James P. Johnson: Born 1894; Died 1955.
Musical Selection: “Yamacraw”, “Symphony Harlem”.
Pianist-composer Johnson was born in New Brunswick, New Jersey, learning music from his mother. He moved with his family to New York in 1908, making a regular living at music before the end of the decade. Johnson eagerly took in all the music then thriving in New York, including ragtime, classical, and blues, and was serving up his version of all this to clients at various mid-town New York dives in the years prior to World War I, cutting his first cylinder rolls in 1916. Equally adept at theater music, Johnson traveled after the war to England with the show, Plantation Days, then on his return began to establish a reputation as a first-rate composer of show tunes, completing the score for the hit show Runnin’ Wild in 1923. By this time his driving piano style had matured into the stride left-hand figures for which he and other New York pianists of this time were to become world famous. Johnson, however, was more than just a pianist and songsmith, for during the 1920s and 1930s he consistently completed larger-scale, through-composed works, such as Yamacraw and Symphony Harlem, many of which were premiered in New York but most of which failed to find an audience: at this time, a black writing serious music simply had no niche to aim for. Undeterred, Johnson continued to compose, writing operatic works as well as, in 1938, completing a symphonic treatment of, “St Louis Blues.”
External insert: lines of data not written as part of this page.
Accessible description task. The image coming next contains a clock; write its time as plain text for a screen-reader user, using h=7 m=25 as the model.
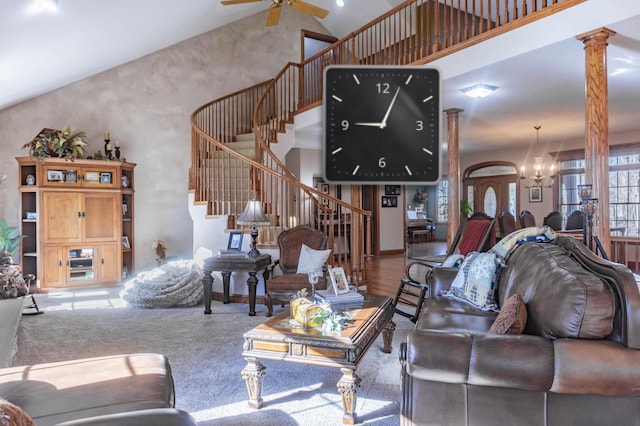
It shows h=9 m=4
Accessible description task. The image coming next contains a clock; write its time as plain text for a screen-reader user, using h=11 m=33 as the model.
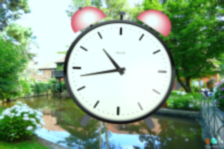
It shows h=10 m=43
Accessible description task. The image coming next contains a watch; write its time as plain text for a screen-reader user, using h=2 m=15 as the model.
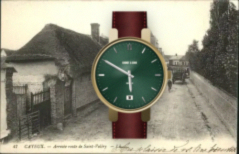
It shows h=5 m=50
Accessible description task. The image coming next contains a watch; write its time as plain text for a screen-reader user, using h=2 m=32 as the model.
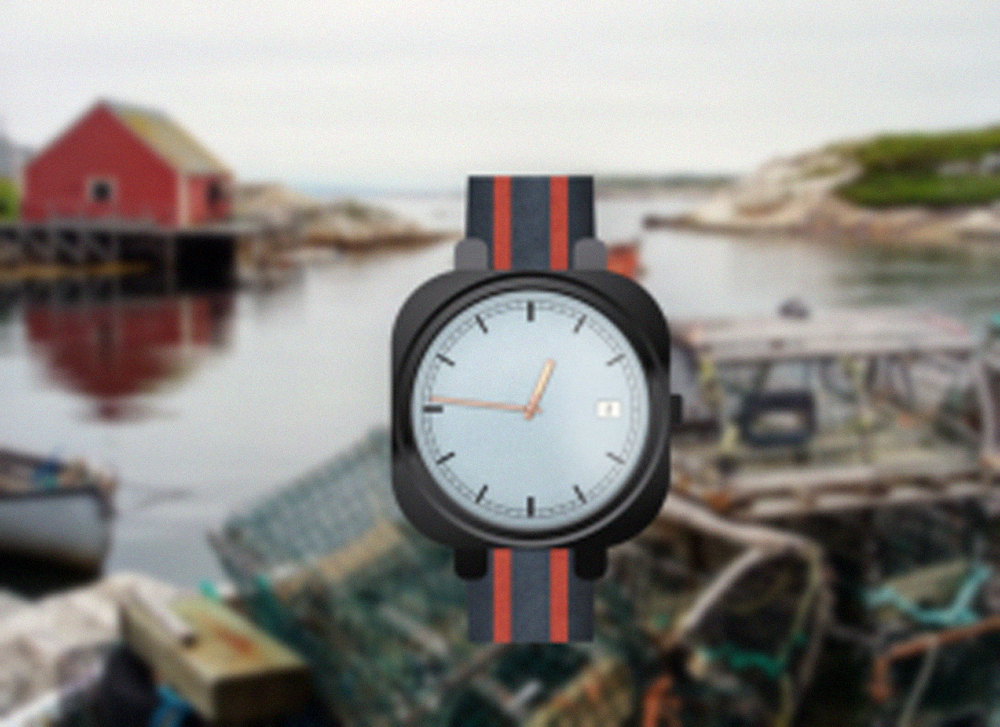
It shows h=12 m=46
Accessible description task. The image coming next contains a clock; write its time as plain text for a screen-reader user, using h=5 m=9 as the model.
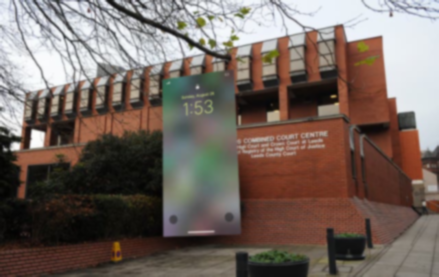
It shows h=1 m=53
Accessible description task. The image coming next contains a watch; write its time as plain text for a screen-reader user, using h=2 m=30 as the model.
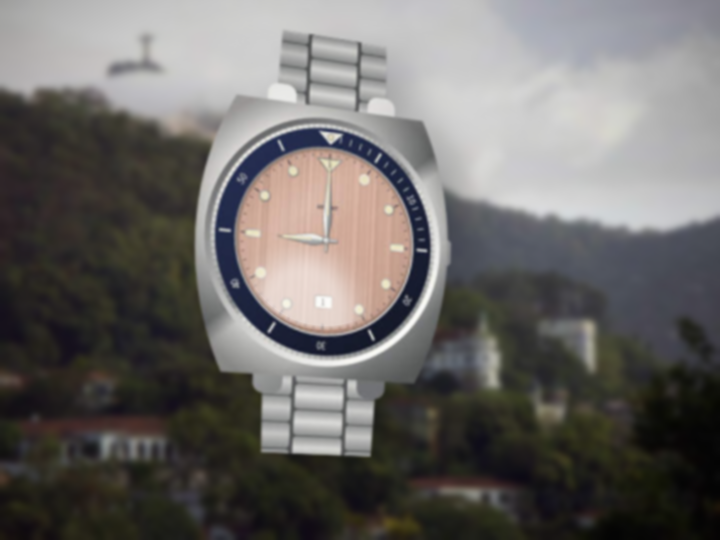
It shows h=9 m=0
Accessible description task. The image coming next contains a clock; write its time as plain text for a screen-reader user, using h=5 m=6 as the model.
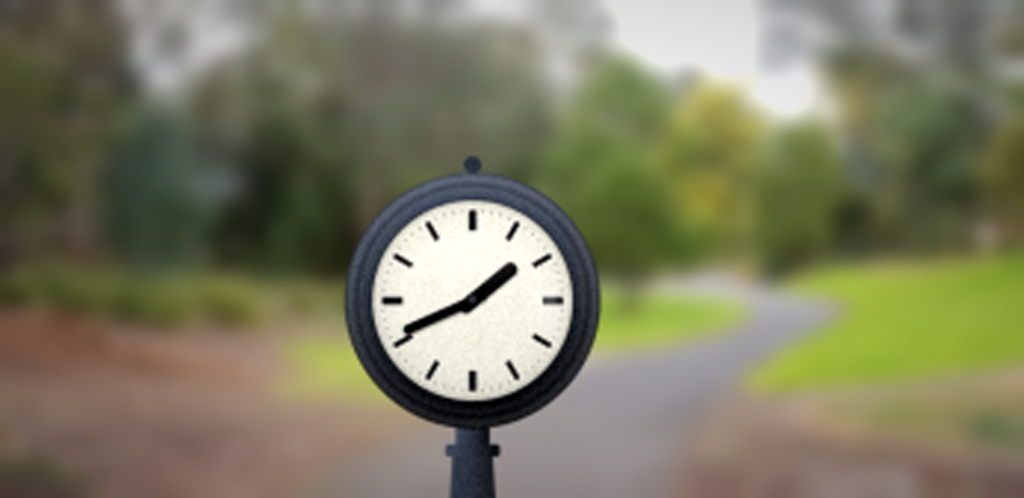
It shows h=1 m=41
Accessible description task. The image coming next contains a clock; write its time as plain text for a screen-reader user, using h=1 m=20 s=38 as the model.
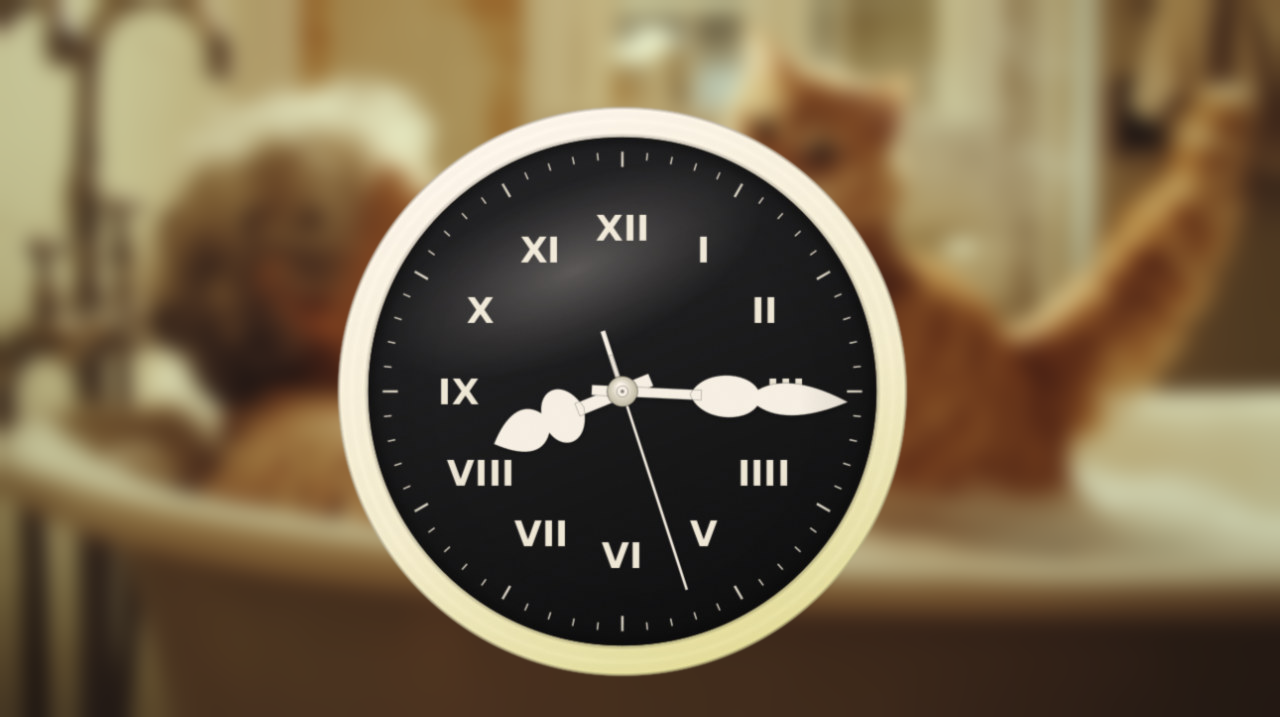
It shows h=8 m=15 s=27
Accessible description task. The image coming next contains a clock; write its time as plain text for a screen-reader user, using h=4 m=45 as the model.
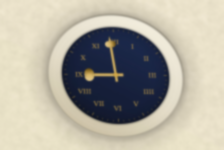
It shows h=8 m=59
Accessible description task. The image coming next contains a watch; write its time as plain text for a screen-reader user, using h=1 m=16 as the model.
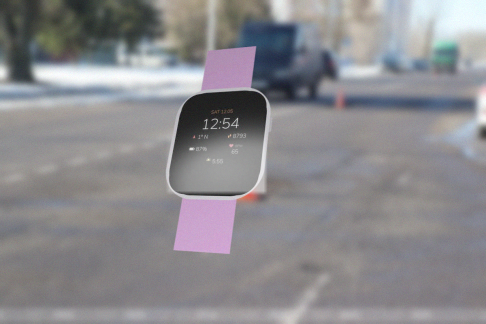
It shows h=12 m=54
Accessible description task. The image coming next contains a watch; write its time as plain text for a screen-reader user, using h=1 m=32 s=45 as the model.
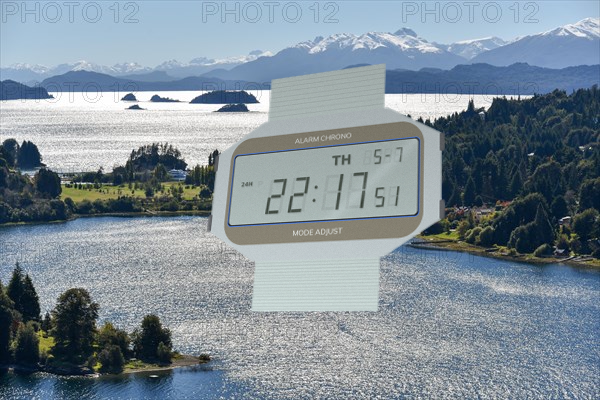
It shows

For the rest of his career Johnson continued to write ambitious works and to play with a range of groups in and around New York, establishing himself undeniably as a significant figure in the jazz scene; he also stayed involved in revues and musicals, writing the music for 1949’s Sugar Hill; unfortunately, a stroke in 1951 rendered him incapable of actively pursuing his career any further. He died four years later.